For me, the first two points are a must.  In addition n-of-m PAPER backups (shamir secret sharing or similar) is important.

Bring my own entropy is nice to have, but any system that allows paper backups can be tricked to accept your own entropy.
18  Bitcoin / Armory / Re: Armory / Bitcoin Core / SSD on: September 04, 2015, 01:47:09 PM
Figuring out how to store all the blockchain and database files on your large hard drive and not your C: drive is too complicated with Armory

Armory NEEDS a friendly wizard to assist people in moving the gigantic blockchain to their large hard drive.


Just create a shortcut to the Armory executable and use the following parameters:

--datadir=<drive letter>:\<your wallet folder> --satoshi-datadir=<drive letter>:\<database folder>

Precisely, that is well documented on Armory's website and there's even a video on it

Even though I regard myself as a power user, and have done this myself, I must say:  It is needlessly complicated.  This setting should be available in the settings panel, where people expect it to be.  Since it is not there, many will think it is not possible.

Of course it becomes more complicated due to the fact that it is another program's data we want to move around.  This may be one of the reasons that it is not on the settings panel Smiley
19  Bitcoin / Armory / Re: Guide to offline armory install on: September 02, 2015, 05:21:19 PM
I was thinking about a variation: use virtualbox to install Debian inside windows.
The virtual machine would have no network, and an encrypted lvm. I would share files between windows and Linux by sharing a host directory with the VM.

That way, I wouldn't have to reboot each time...

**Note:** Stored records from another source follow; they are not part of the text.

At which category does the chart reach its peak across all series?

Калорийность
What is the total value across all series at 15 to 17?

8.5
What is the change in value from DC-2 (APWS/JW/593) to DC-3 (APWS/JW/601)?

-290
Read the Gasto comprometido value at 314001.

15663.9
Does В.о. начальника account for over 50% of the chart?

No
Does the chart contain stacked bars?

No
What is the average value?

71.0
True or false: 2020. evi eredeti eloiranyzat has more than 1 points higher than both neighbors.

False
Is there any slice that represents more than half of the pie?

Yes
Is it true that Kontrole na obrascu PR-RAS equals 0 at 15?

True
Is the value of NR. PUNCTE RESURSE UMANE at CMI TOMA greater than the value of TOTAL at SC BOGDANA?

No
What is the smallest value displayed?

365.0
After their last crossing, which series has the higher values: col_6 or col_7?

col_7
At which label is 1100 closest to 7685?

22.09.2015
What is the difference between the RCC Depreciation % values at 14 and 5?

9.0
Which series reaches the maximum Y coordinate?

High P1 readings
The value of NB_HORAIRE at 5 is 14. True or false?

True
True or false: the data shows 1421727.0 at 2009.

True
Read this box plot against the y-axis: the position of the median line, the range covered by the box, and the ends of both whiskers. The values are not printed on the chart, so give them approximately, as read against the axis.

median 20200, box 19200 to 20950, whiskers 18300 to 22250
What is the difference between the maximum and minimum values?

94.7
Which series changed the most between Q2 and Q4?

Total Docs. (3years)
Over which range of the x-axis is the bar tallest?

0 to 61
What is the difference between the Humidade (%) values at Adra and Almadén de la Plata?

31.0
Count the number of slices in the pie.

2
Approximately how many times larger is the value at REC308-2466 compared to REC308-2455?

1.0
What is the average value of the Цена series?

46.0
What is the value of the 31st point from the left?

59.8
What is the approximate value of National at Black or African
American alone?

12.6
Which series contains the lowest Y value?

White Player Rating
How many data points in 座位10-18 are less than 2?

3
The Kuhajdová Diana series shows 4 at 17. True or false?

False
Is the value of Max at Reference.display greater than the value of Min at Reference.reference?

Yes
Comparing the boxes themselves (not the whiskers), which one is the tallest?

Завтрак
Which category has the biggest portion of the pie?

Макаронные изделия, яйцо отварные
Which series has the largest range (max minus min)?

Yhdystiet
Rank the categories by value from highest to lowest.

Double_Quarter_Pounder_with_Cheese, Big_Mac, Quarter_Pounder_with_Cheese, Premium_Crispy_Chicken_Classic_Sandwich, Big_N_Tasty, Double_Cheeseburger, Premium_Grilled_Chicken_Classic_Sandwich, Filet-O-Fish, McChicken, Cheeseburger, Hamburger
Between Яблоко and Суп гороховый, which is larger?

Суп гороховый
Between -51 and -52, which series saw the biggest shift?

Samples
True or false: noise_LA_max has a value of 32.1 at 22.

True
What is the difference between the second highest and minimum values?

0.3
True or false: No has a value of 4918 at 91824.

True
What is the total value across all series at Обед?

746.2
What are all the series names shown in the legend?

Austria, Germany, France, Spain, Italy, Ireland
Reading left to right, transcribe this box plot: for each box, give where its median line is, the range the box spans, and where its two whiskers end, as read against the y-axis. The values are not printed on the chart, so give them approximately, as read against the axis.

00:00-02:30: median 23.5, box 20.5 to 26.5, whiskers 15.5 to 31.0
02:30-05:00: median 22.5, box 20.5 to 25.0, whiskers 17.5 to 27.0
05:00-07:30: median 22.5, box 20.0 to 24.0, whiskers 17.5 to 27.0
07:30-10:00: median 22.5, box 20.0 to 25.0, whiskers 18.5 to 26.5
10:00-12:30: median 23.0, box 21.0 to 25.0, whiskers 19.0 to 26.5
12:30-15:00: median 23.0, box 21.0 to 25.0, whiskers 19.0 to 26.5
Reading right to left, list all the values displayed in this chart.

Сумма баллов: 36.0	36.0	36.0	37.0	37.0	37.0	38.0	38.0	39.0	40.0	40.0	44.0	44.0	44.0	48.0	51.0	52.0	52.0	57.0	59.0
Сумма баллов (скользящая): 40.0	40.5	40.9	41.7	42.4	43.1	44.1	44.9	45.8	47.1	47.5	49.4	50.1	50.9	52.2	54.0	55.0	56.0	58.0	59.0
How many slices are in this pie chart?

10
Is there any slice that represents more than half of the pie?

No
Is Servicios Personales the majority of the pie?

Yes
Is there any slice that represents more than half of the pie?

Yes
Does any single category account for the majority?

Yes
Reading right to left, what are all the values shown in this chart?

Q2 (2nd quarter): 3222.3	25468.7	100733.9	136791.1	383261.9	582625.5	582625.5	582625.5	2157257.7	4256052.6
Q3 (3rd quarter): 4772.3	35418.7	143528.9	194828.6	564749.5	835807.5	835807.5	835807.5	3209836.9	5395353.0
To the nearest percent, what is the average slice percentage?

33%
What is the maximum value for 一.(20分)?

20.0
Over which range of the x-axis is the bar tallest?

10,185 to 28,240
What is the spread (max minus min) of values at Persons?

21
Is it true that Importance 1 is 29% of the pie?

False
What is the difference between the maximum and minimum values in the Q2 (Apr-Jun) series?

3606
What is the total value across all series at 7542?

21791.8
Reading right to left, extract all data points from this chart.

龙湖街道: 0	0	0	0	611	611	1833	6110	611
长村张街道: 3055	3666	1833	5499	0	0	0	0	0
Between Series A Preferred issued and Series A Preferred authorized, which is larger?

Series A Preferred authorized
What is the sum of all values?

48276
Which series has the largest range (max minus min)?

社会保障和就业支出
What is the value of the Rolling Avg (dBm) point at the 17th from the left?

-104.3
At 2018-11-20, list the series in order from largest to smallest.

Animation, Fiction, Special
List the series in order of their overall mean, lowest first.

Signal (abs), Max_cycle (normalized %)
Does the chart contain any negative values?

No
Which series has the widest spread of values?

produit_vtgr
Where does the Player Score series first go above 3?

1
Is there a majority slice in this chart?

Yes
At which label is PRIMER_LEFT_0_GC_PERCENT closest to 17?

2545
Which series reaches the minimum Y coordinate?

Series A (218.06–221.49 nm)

I realise this setup would be a little more vulnerable, but I guess it would still be reasonable.
Or am I missing something?

The truly paranoid will tell you what a horrible idea this is.  Personally, I do it that way for my medium-term wallet.  The long-term wallet is on a Raspberry Pi that I rarely turn on.  My short-term wallet on my phone Smiley

It is theoretically possible to write a virus that grabs your password from your keyboard, and then use that to decrypt the lvm and steal your wallet (and your wallet password).  But the encrypted lvm is a significant obstacle, the attacker would almost have to attack you personally instead of just spreading a wallet-stealing virus on the net.  I would not worry, unless we are talking about a really large amount of BTC.
20  Bitcoin / Armory / Re: Tutorial: Creating a bulletproof 255-bit entropy Armory wallet on: August 31, 2015, 08:13:46 PM
Quote
(The reason I use a deck of cards in addition to a die is to guard against potential bias in the die.)

Just roll the dice a few more times :-)

An honest die provides log2(6) bits of entropy, that is 2.58 bits.

A pretty biased one, where the odds of getting 6 is twice that of any other number (2/7 versus 1/7 for the five other possibilities) gives you
S = - SUM_i p_i log2 p_i = - ( (2/7) log2(2/7) + (5/7) log2(1/7) = 2.26 bits

Not much less, and that is a pretty biased die.  If you roll your die 100 times, you get 226 bits of entropy; more than enough since the work of breaking the discrete logarithm problem with a 256 bit key is only 128 bits.  But you could just roll it 113 times instead.

TL;DR: Even a biased die is an excellent source of randomness.